**WHAT IS BEING ASKED**. Below are records; reproduce exactly the lines from the one that has "#43, due: Jan 12 -> Jan 11" through the one that has "#132, owner: Arjun -> Carl", ends included, and nothing more.

**PROVIDED RECORDS**.
————————
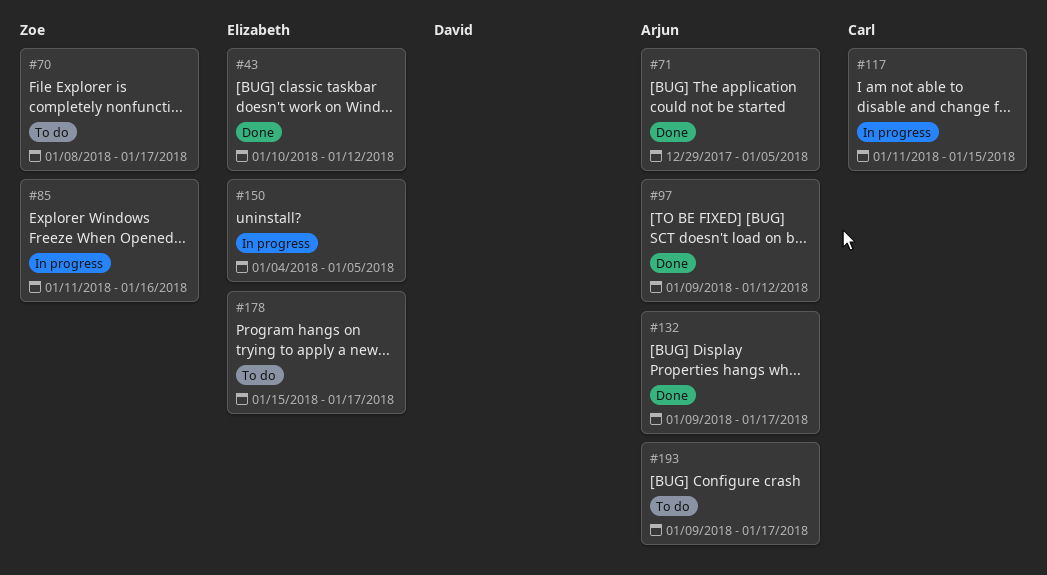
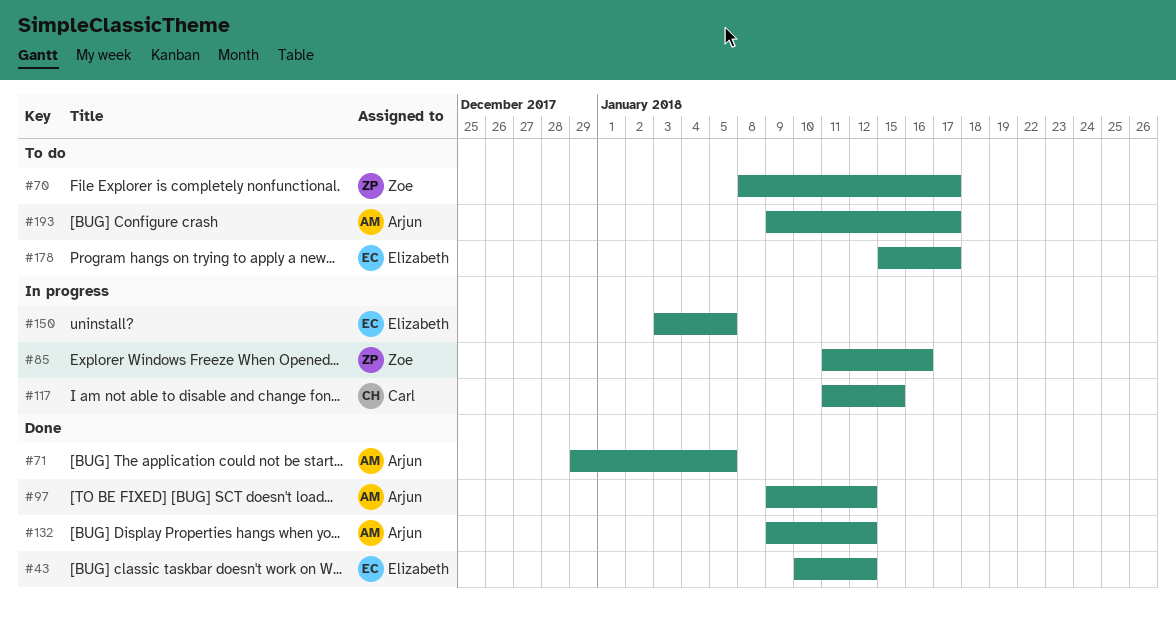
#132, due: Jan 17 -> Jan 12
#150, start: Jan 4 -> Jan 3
————————
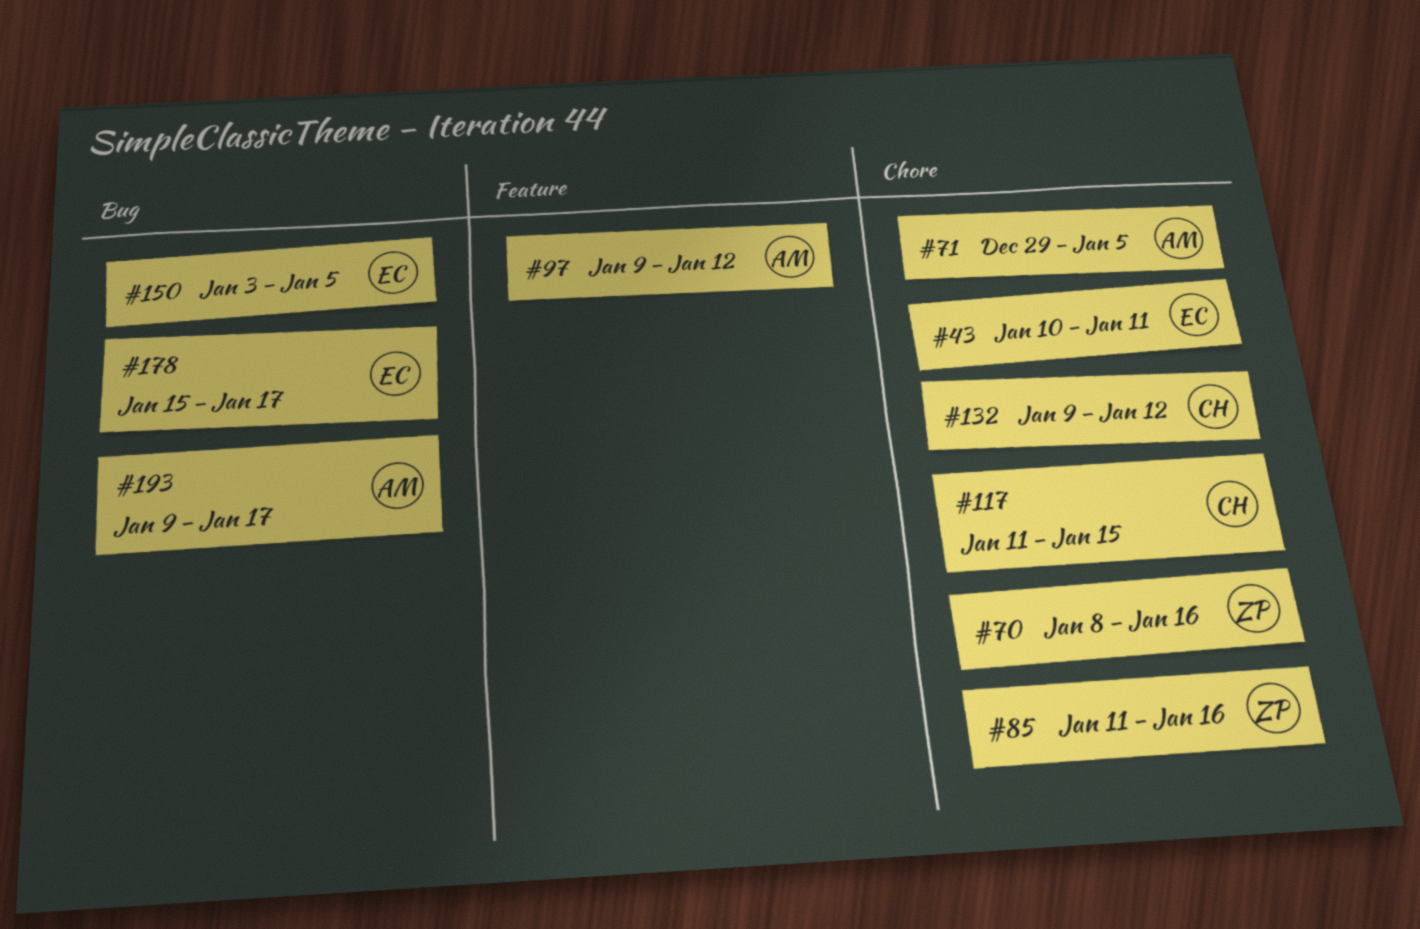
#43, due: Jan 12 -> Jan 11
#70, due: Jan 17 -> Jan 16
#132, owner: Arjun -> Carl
————————
**EXPECTED ANSWER**.
#43, due: Jan 12 -> Jan 11
#70, due: Jan 17 -> Jan 16
#132, owner: Arjun -> Carl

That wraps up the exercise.